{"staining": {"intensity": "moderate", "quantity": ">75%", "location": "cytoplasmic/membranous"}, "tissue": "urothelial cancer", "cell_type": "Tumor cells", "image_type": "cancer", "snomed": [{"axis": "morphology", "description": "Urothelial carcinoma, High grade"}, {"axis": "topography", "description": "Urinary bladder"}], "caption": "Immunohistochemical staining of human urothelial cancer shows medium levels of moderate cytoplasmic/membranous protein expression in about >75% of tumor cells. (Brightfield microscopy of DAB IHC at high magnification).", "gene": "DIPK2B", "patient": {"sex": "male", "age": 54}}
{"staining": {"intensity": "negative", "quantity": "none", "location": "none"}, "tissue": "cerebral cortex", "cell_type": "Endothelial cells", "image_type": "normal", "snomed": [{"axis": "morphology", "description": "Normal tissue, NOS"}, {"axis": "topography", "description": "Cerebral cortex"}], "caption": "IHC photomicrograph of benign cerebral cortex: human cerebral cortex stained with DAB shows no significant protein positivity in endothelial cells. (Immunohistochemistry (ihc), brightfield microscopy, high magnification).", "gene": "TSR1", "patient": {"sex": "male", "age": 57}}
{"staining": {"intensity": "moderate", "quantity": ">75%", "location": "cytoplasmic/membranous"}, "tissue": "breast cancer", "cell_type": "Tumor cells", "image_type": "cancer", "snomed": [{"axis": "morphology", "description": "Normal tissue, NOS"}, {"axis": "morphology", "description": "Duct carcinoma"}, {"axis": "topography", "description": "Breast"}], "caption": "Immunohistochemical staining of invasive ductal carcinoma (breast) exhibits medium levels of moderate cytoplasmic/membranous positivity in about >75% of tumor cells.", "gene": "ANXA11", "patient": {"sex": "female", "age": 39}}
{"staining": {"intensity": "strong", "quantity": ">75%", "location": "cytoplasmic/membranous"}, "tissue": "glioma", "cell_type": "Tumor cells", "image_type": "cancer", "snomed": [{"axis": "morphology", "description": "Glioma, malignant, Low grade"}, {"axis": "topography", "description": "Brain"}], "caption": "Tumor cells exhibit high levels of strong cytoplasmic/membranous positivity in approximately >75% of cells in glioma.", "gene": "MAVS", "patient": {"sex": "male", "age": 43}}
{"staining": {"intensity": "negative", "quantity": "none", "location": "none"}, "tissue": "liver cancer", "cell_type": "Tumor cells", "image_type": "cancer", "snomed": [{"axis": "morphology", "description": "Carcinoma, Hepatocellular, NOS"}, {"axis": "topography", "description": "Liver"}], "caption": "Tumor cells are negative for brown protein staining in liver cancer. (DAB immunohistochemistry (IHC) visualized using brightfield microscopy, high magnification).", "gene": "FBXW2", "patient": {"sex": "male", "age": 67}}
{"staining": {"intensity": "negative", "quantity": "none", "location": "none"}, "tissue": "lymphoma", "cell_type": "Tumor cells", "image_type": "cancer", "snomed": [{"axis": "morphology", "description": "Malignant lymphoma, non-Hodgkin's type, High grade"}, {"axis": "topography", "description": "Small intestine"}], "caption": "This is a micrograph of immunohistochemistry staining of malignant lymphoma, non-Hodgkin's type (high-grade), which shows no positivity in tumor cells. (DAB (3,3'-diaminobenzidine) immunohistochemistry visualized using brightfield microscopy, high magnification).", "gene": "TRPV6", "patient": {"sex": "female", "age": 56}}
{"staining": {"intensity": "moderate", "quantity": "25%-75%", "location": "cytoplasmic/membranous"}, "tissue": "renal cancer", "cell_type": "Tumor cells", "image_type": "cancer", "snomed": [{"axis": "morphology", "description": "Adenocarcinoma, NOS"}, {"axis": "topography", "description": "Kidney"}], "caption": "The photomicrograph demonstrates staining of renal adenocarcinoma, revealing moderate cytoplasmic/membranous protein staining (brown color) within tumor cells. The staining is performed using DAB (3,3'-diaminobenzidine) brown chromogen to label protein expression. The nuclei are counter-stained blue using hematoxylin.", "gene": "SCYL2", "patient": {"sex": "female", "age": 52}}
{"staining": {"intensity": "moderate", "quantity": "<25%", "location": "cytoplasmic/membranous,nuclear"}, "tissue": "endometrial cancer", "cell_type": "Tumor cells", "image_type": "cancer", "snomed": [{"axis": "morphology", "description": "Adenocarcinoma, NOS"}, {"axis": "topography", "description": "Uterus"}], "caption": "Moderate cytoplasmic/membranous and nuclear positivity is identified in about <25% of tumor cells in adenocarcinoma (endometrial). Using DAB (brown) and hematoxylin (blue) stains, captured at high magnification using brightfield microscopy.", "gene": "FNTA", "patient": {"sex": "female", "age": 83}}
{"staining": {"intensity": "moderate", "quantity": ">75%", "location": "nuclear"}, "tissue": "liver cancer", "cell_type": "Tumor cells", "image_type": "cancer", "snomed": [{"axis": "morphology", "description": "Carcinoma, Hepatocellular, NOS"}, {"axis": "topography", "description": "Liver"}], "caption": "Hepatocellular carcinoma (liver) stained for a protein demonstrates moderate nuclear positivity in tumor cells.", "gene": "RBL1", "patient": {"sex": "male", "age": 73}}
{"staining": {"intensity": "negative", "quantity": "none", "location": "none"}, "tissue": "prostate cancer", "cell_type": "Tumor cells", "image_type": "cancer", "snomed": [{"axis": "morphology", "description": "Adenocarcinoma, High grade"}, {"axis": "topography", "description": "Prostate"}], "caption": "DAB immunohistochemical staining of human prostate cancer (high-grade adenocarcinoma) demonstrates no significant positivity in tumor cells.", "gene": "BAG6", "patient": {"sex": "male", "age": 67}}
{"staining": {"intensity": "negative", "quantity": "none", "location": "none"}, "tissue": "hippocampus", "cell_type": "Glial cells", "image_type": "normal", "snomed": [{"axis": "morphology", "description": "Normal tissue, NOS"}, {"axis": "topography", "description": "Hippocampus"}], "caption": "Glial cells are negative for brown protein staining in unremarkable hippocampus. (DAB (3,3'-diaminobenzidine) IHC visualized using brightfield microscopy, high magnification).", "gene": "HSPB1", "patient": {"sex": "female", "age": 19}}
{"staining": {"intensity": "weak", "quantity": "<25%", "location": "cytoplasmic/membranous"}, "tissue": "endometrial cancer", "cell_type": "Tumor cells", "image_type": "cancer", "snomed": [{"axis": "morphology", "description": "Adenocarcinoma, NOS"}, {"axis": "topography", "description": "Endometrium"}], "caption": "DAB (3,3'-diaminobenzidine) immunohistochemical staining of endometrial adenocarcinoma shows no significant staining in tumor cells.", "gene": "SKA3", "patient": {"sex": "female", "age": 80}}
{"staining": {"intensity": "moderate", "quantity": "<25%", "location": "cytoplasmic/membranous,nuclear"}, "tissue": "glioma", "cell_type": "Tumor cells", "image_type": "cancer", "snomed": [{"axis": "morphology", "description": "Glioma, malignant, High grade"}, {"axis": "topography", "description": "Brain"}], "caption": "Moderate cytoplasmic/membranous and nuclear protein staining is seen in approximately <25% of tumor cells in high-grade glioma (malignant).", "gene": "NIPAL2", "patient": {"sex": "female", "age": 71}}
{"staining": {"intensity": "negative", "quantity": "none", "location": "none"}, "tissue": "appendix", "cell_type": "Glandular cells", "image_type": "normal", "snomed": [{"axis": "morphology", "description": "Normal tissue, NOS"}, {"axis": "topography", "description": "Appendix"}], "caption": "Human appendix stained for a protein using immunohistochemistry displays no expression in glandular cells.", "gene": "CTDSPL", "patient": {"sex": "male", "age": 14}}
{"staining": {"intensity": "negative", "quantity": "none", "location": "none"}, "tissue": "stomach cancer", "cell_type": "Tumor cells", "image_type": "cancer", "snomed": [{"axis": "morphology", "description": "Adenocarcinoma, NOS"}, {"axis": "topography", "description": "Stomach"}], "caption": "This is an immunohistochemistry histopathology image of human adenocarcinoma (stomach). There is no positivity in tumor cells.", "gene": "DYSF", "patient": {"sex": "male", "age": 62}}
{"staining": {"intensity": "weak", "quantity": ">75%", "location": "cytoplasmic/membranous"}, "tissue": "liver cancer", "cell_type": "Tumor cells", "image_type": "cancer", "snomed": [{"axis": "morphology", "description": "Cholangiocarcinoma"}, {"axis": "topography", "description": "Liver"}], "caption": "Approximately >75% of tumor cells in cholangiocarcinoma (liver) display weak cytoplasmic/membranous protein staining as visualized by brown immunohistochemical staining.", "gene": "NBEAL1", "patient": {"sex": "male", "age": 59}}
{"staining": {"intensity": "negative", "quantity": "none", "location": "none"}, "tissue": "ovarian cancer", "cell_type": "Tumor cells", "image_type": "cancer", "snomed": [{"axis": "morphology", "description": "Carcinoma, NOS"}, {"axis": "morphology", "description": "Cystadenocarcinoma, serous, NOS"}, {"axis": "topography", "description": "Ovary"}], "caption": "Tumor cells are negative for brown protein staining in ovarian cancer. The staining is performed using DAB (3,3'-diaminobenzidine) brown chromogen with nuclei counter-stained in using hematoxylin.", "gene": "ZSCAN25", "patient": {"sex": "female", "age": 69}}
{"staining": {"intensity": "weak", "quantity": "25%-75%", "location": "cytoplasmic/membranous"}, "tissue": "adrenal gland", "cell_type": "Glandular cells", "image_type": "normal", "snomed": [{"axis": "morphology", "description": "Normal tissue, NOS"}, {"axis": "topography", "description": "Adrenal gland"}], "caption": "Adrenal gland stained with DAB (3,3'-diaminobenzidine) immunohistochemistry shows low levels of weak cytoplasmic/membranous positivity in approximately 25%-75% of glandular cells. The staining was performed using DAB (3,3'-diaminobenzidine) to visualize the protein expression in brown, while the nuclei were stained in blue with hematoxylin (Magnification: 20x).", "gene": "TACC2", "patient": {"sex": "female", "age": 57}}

☆ ☆ ☆ ☆ ☆

> **What to do**
Set down, exactly as they stand above, the lines starting with the line with "non-Hodgkin's type, High" and going on through the line with "and nuclear positivity", and no others.

> **Expected answer**
{"staining": {"intensity": "negative", "quantity": "none", "location": "none"}, "tissue": "lymphoma", "cell_type": "Tumor cells", "image_type": "cancer", "snomed": [{"axis": "morphology", "description": "Malignant lymphoma, non-Hodgkin's type, High grade"}, {"axis": "topography", "description": "Small intestine"}], "caption": "This is a micrograph of immunohistochemistry staining of malignant lymphoma, non-Hodgkin's type (high-grade), which shows no positivity in tumor cells. (DAB (3,3'-diaminobenzidine) immunohistochemistry visualized using brightfield microscopy, high magnification).", "gene": "TRPV6", "patient": {"sex": "female", "age": 56}}
{"staining": {"intensity": "moderate", "quantity": "25%-75%", "location": "cytoplasmic/membranous"}, "tissue": "renal cancer", "cell_type": "Tumor cells", "image_type": "cancer", "snomed": [{"axis": "morphology", "description": "Adenocarcinoma, NOS"}, {"axis": "topography", "description": "Kidney"}], "caption": "The photomicrograph demonstrates staining of renal adenocarcinoma, revealing moderate cytoplasmic/membranous protein staining (brown color) within tumor cells. The staining is performed using DAB (3,3'-diaminobenzidine) brown chromogen to label protein expression. The nuclei are counter-stained blue using hematoxylin.", "gene": "SCYL2", "patient": {"sex": "female", "age": 52}}
{"staining": {"intensity": "moderate", "quantity": "<25%", "location": "cytoplasmic/membranous,nuclear"}, "tissue": "endometrial cancer", "cell_type": "Tumor cells", "image_type": "cancer", "snomed": [{"axis": "morphology", "description": "Adenocarcinoma, NOS"}, {"axis": "topography", "description": "Uterus"}], "caption": "Moderate cytoplasmic/membranous and nuclear positivity is identified in about <25% of tumor cells in adenocarcinoma (endometrial). Using DAB (brown) and hematoxylin (blue) stains, captured at high magnification using brightfield microscopy.", "gene": "FNTA", "patient": {"sex": "female", "age": 83}}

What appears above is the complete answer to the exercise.